If the only refernce to theButton is from within init(), good programming practice says to make it local to that function and keep it out of the application’s “global” namespace:

Core.start( ( function() /* start of anonymous self-executing function * { /* start of our application's namespace */ function myListener(evt) { console.log("myListener"); } /* theButton declaration removed from here */ var myObject = { init: function() { var theButton = document.getElementsByTagName('button')[0]; Core.addEventListener(theButton, "click", myListener); } } return myObject; } /* end of our application's namespace */ )() /* end of the anonymous self-executing function and its invocation */ ); /* end of the call to Core.start()

Or eliminate it entirely. (This is arguably harder code to read, so it’s up to the programmer to decide whether this or the previous example is “better.”):

Core.start( ( function() /* start of anonymous self-executing function * { /* start of our application's namespace */ function myListener(evt) { console.log("myListener"); } var myObject = { init: function() { /* theButton initialization statement removed from here */ Core.addEventListener(document.getElementsByTagName('button')[0], "click", myListener); } } return myObject; } /* end of our application's namespace */ )() /* end of the anonymous self-executing function and its invocation */ ); /* end of the call to Core.start()

As an added touch, we can eliminate the application-global variable, myObject, being careful not to trigger the return-without-semicolon issue mentioned above:

Core.start( ( function() /* start of anonymous self-executing function * { /* start of our application's namespace */ function myListener(evt) { console.log("myListener"); } return { init: function() { Core.addEventListener(document.getElementsByTagName('button')[0], "click", myListener); } }; /* semicolon added here */ /* return statement removed from here */ } /* end of our application's namespace */ )() /* end of the anonymous self-executing function and its invocation */ ); /* end of the call to Core.start()

A final note: when a function returns, all its local variables cease to exist. New copies of them will be created if the function is executed again, but the original set is lost when the function returns. In a language like C or C++, a function that returns a reference to a local variable is an error: the reference is to a part of memory that has been freed up for other uses. But our application framework returns a reference to a local variable (the object containing the init() method), yet it works because JavaScript implements what is called a closure: for so long as any part of that object and its environment exists, the entire environment is preserved. For example, in the version of our example where theButton was defined in the scope of the anonymous self-executing function (an “application-global” variable), it would still continue to be accessible to our event handler long after the self-executing function had returned. Closures are supported by other programming languages (Lisp, Python, and Ruby are notable examples), but “don’t try this in C!”

Summary

This page has shown how to set up a JavaScript application so that it has its own space in which to name shared variables and functions without creating any global variables.
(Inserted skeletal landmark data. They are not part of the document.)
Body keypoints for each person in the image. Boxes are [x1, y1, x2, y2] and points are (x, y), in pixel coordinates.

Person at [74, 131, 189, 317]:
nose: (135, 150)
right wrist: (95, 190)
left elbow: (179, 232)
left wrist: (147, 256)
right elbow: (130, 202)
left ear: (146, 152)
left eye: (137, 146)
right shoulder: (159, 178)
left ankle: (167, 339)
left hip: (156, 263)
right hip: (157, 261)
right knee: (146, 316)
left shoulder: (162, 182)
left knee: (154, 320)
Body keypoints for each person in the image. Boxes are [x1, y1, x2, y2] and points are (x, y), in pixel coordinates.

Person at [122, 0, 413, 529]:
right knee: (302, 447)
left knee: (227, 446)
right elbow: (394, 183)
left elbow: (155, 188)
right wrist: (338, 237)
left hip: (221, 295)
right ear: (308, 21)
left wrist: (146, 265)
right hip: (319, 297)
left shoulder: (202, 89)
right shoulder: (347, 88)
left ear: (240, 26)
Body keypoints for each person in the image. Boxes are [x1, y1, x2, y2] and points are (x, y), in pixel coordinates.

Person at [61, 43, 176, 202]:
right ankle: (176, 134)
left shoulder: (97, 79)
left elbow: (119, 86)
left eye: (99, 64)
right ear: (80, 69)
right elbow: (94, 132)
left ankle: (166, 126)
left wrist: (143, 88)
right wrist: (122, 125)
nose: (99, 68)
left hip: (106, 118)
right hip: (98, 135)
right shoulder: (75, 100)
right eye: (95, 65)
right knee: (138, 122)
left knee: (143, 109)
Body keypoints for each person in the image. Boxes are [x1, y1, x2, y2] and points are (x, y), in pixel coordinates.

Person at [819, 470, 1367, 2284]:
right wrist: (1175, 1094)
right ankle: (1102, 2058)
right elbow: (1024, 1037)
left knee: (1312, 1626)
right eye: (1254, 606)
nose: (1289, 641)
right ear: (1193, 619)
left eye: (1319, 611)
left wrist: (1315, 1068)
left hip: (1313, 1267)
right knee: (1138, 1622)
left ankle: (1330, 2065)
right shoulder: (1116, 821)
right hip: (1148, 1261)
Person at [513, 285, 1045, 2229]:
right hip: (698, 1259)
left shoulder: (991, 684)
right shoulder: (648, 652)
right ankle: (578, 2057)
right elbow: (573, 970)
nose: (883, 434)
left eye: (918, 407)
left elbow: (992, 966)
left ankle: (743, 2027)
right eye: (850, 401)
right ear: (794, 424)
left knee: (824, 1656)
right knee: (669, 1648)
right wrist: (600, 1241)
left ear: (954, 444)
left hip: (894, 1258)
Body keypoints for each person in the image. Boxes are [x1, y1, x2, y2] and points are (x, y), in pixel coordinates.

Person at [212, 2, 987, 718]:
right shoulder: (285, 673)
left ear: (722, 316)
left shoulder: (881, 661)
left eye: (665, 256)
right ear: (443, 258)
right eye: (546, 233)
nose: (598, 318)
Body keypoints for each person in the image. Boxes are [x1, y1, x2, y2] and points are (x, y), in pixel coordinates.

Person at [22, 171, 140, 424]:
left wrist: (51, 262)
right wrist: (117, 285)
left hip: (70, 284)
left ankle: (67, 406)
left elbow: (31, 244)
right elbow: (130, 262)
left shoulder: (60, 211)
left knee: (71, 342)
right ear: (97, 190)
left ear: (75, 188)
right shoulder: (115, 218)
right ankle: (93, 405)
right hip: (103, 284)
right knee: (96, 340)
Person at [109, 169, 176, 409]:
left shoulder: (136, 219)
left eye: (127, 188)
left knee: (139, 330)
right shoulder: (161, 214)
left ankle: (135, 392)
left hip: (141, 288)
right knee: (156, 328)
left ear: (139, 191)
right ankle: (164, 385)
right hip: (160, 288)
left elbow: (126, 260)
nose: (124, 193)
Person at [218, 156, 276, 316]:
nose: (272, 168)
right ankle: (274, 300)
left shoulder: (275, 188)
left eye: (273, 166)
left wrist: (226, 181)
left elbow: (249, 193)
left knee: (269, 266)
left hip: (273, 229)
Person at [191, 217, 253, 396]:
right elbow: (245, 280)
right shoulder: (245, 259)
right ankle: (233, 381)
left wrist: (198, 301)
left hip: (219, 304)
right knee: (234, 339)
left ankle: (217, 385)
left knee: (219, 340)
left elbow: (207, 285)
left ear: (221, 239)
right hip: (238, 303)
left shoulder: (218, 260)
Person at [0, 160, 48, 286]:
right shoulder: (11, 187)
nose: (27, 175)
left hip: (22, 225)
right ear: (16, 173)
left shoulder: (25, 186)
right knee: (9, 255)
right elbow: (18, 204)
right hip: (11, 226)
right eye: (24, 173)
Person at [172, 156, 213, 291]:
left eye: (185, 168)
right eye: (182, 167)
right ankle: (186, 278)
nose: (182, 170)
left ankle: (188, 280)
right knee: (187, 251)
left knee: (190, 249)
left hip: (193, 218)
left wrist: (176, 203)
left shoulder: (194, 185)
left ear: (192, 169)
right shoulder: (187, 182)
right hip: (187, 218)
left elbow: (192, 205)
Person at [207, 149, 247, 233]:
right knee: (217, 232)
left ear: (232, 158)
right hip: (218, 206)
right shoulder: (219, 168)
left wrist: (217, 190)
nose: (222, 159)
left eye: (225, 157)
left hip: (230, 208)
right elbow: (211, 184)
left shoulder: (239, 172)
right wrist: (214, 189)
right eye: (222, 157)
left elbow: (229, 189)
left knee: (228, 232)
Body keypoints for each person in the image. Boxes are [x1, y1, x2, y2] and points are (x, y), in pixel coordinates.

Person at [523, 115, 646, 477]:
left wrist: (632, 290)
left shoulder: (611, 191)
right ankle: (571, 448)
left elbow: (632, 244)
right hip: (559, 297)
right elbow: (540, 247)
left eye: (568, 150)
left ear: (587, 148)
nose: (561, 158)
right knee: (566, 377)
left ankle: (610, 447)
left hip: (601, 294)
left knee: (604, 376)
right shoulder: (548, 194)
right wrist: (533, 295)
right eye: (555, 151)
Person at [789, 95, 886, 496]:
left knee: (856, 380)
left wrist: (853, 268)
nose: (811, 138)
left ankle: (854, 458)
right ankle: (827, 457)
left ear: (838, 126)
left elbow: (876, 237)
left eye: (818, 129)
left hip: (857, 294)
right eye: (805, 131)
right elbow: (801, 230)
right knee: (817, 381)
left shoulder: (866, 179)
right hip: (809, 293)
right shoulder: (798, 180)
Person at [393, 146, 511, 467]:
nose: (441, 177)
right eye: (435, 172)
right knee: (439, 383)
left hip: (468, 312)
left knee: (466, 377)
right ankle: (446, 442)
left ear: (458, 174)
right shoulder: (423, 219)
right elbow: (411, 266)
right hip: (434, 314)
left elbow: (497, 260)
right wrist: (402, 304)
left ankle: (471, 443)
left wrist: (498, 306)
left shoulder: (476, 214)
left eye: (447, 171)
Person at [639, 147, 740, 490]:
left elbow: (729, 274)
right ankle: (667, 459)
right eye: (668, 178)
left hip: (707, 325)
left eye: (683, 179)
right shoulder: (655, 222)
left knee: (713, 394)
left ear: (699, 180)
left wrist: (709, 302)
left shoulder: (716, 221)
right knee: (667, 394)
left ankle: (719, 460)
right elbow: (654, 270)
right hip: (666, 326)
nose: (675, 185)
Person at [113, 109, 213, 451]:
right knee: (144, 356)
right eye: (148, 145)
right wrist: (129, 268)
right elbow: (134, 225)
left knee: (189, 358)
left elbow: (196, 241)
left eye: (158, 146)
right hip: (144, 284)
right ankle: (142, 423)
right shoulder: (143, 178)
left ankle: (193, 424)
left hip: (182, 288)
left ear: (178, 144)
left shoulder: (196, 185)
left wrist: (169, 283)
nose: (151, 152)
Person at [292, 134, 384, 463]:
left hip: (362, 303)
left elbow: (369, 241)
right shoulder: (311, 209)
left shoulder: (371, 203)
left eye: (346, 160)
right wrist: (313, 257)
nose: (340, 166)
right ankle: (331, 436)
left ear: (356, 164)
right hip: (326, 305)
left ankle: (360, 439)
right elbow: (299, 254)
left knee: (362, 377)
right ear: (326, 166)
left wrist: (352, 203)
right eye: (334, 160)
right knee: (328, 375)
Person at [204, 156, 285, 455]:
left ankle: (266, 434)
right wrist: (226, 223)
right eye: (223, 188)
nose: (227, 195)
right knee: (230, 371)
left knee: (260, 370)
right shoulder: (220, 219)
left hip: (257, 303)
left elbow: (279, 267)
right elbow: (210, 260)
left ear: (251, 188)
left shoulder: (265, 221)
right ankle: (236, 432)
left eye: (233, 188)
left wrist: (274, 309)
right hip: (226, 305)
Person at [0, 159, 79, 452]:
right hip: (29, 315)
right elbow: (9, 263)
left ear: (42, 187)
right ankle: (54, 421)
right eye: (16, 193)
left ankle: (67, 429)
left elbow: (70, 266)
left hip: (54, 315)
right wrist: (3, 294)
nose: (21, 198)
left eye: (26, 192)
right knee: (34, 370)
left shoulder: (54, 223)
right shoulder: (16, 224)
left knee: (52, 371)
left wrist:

Although the example is for an application that uses the Core library of the Yank and Adams book, the same technique adapts easily to work with any other library.

JavaScript’s nested functions, self-executing anonymous functions, and closures all work together to provide the desired environment for an application to work in. The one drawback is that syntax errors can be hard to find: once braces and/or parentheses become unbalanced, the framework’s code:

Core.start((function(){<your code goes here>return{init:function(){<and here>}};})());

can make mistakes difficult to locate. To deal with this problem, add code to the framework incrementally, and immediately type closing braces and parentheses right after you type in an opening one, then go back and fill in the middle.